DIRECTIONS
1. In the After Hours review, rewrite the paragraph beginning "After Hours is The Weeknd's first full-length record" as a short bulleted list that keeps its main facts.
2. Answer these questions from the After Hours review, one line each:
(a) Which 2018 release does the review call anomalous, and how many tracks does it have?
(b) For how long has The Weeknd been singing the same blues, according to the review?
(c) What does peeling back his persona reveal, per the final paragraph?
3. Summarize the After Hours review in two sentences.

SELECTED TEXT Block Start

At the End of the World, The Weeknd Finds Himself in After Hours
Abel Tesfaye has made his most appealing record in years

Nearly a decade into singing the same horny, drugged up blues, The Weeknd seems bored of his own shtick.
After Hours is The Weeknd’s first full-length record since 2016—barring the anomalous six-track 2018 mini-album My Dear Melancholy—and it’s an album of absurdly monolithic proportions, a solipsistic character study of crocodile tears and bored sex aligned with one of the worst global crises in human history. For all his calls to unite around his music in the face of a pandemic, Abel Tesfaye can’t quite sell this record as anything but an indulgent and grandiose showcase of excess divorced from reality.
And yet, by peeling back his persona just a little bit to reveal a little more self-awareness and a lot more camp, The Weeknd has made his most appealing record in years—a reminder of just how good Tesfaye is at this whole elite pop stardom thing.

SELECTED TEXT Block End
PROVIDED RECORDS Block Start

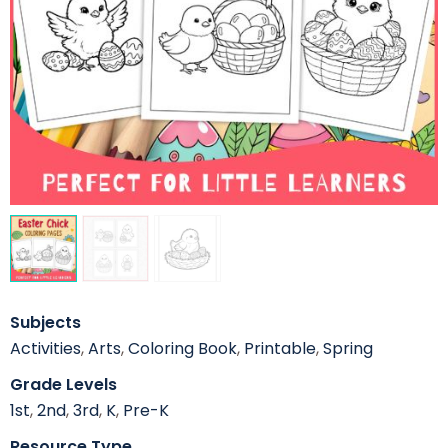
Subjects
Activities
,
Arts
,
Coloring Book
,
Printable
,
Spring
Grade Levels
1st
,
2nd
,
3rd
,
K
,
Pre-K
Resource Type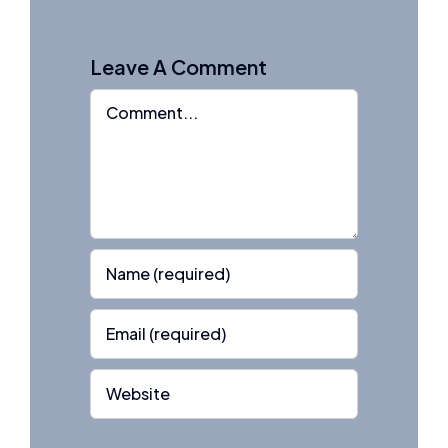
Leave A Comment
Comment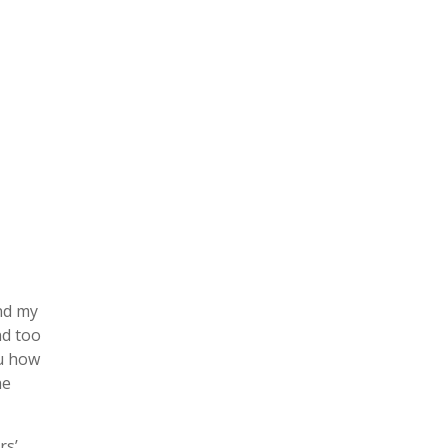
and my
nd too
ou how
he
rs’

PROVIDED RECORDS Block End

RESULTS FOR THE EXERCISE
1.
- After Hours is The Weeknd's first full-length record since 2016, not counting the six-track 2018 mini-album My Dear Melancholy.
- It is an album of absurdly monolithic proportions: a solipsistic character study of crocodile tears and bored sex.
- Its release lines up with one of the worst global crises in human history.
- Despite Abel Tesfaye's calls to unite around his music during a pandemic, he can't sell it as more than an indulgent, grandiose showcase of excess divorced from reality.

2.
(a) My Dear Melancholy, a six-track mini-album.
(b) Nearly a decade.
(c) A little more self-awareness and a lot more camp.

3. After Hours, The Weeknd's first full-length record since 2016, is an indulgent and grandiose showcase of excess that Abel Tesfaye can't sell as anything more, despite his calls to unite around his music during a pandemic. Yet by peeling back his persona to show more self-awareness and more camp, he has made his most appealing record in years.